State Rep. Harry Readshaw, D-Allegheny,
has declared the ninth annual Preservation Ball held Saturday, March 24 in the Capitol Rotunda in Harrisburg "a complete and unconditional success."
Sponsored by the Victorian Dance Ensemble of the Civil War Dance Foundation, the ball benefits the Pennsylvania Gettysburg Monuments Project, which Mr. Readshaw founded in 1997 after reading about the deterioration of the more than 1,000 monuments in the Gettysburg National Military Park.
Budget constraints had prevented the National Park Service from being able to adequately address the impact of time, weather and human contact on the monuments.
Pennsylvania has 146 monuments and markers on the battlefield in addition to the huge Pennsylvania Memorial. They mark the locations of the Pennsylvania regiments during the three-day battle of July 1863, pay tribute to the bravery and sacrifice of the units, and recognize the special actions of individual soldiers and officers, many of whom lost their lives. Most were erected by the veteran survivors of the battle, assisted by allocations from the Pennsylvania General Assembly.
Mr.

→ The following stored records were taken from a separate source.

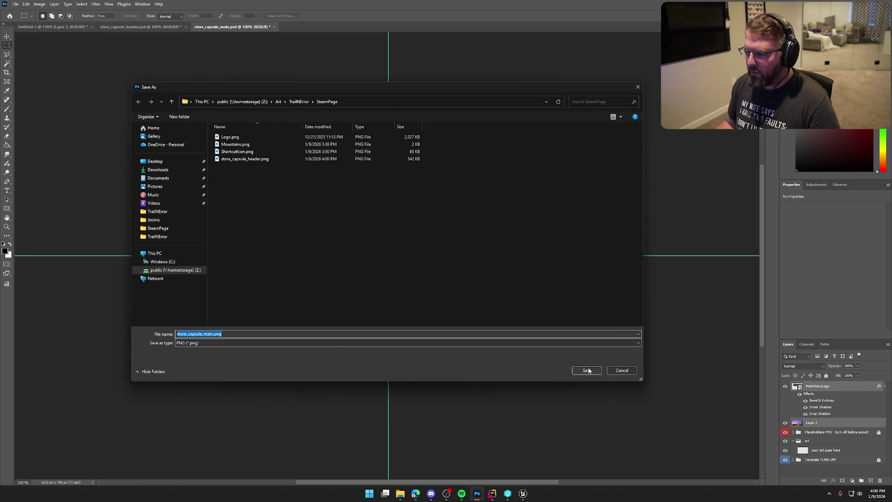
left_click(587, 370)
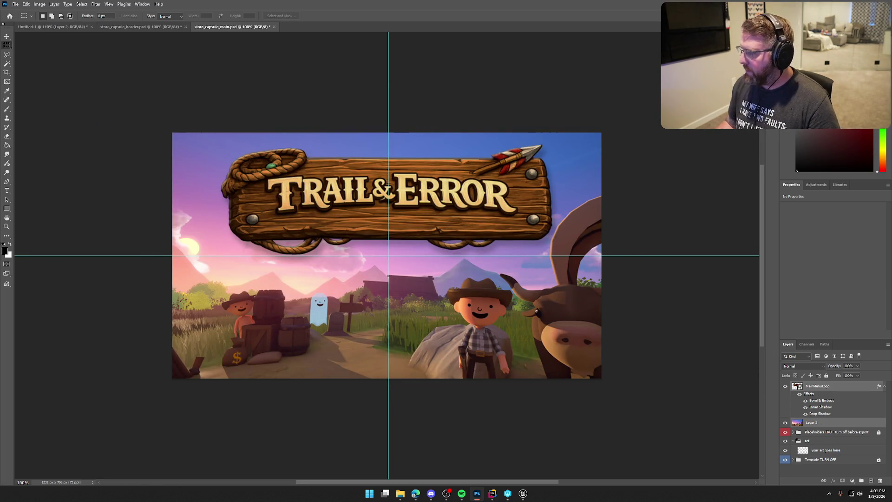
left_click(415, 494)
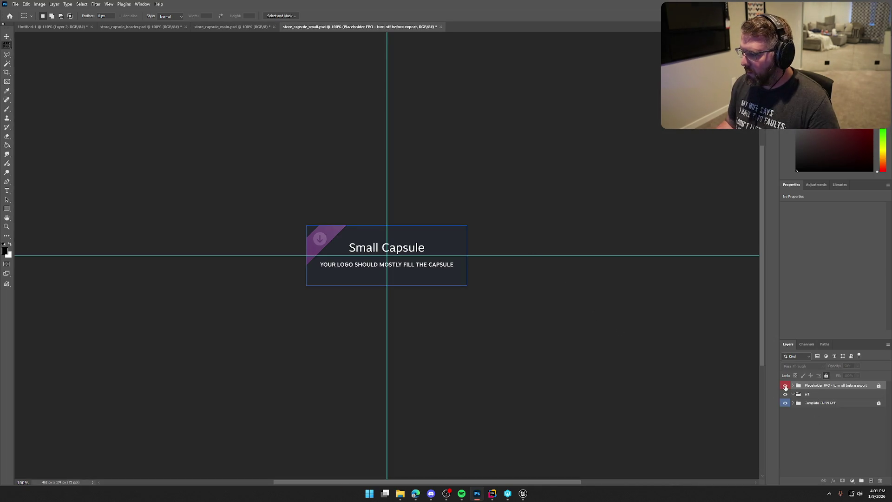
- Hide the placeholder banner, paste the artwork, and shrink it into the small capsule
left_click(786, 386)
left_click(811, 432)
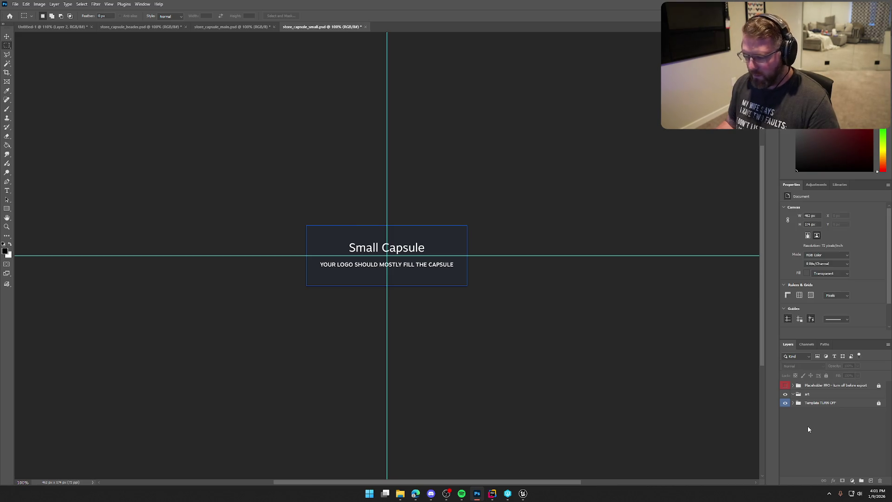
key("ctrl+v")
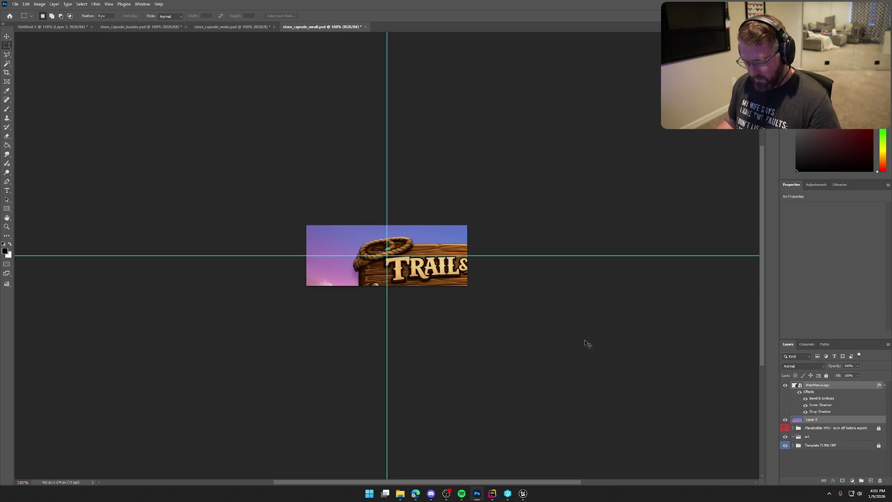
key("ctrl+t")
left_click_drag(308, 226, 389, 271)
mouse_move(507, 335)
left_mouse_down()
mouse_move(426, 280)
mouse_move(460, 296)
mouse_move(442, 289)
left_mouse_up()
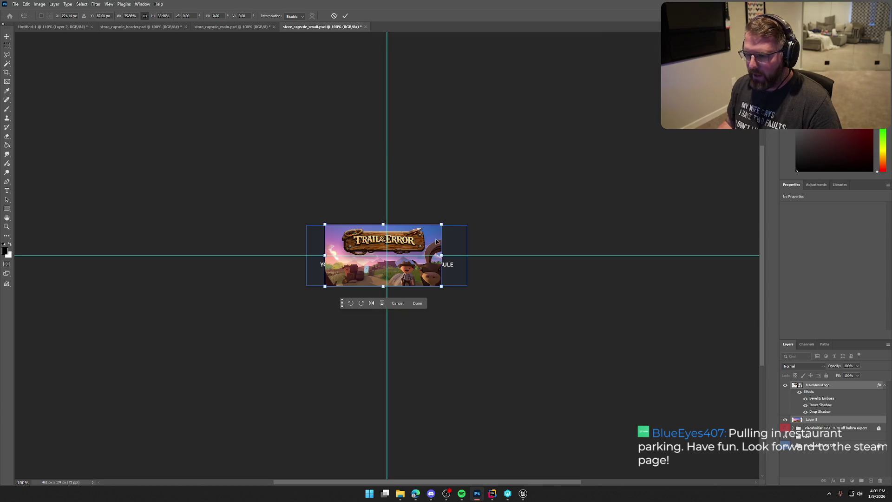
- Fine-tune the artwork's size and vertical position within the small capsule
left_click_drag(441, 256, 467, 256)
left_click_drag(426, 296, 427, 304)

Readshaw said the Victorian Dance Ensemble reports this year's ball, a sellout, set a record, raising more than $8,000 for the monuments project, well exceeding last year's old record of $7,400.
It its early years, the Gettysburg Monuments Project raised the funds needed to ensure the repair and cleaning of the Pennsylvania monuments. The focus now is to provide each with a perpetual trust to fund the periodic cleaning and minor maintenance to keep the monuments looking their best and provide optimal care to minimize further deterioration.
As they entered the majestic Capitol Rotunda, ball attendees were serenaded by the Venture Crew 53 Fife & Drum Corps of the Boy Scouts of America, portraying the First Pennsylvania Reserve Volunteer Corps.
The Civil War-era music for the dance was supplied by the Philadelphia Brigade Band.
Participants leading the Grand March to begin the ball included Readshaw; James Getty, portraying President Abraham Lincoln; and Gettysburg National Military Park Superintendent Bob Kirby, making his second preservation ball appearance.
Altogether, more than 220 people took part in the festivities.
"It could not have gone better," Mr. Readshaw said. "The music of the scouts and the Brigade Band was superb in echoing through the Rotunda; the dances could not have gone smoother. Everyone was having a great time.
"I got more compliments after this ball than at any other."
Mr. Readshaw said he was especially pleased to see that this year's ball had a larger number of teenage and younger dancers than previous ones.
"They are what this is all about – why the Gettysburg Monuments Project exists: to preserve the ‘icons of freedom' of the Gettysburg National Military Park for their generation and many more to come," Mr. Readshaw said. "The legacy of the Battle of Gettysburg and what brought our nation to those awful three days must always be remembered and respected."
Mr. Readshaw added he expects the Victorian Dance Ensemble will pull out all the stops for the next ball in March of 2013.
"It will be the 10th anniversary of the ball and, of course, the year of the 150th anniversary of the battle," Mr. Readshaw said. "I'm sure it will be an evening to remember."
The Victorian Dance Ensemble has a website at www.civilwardance.org.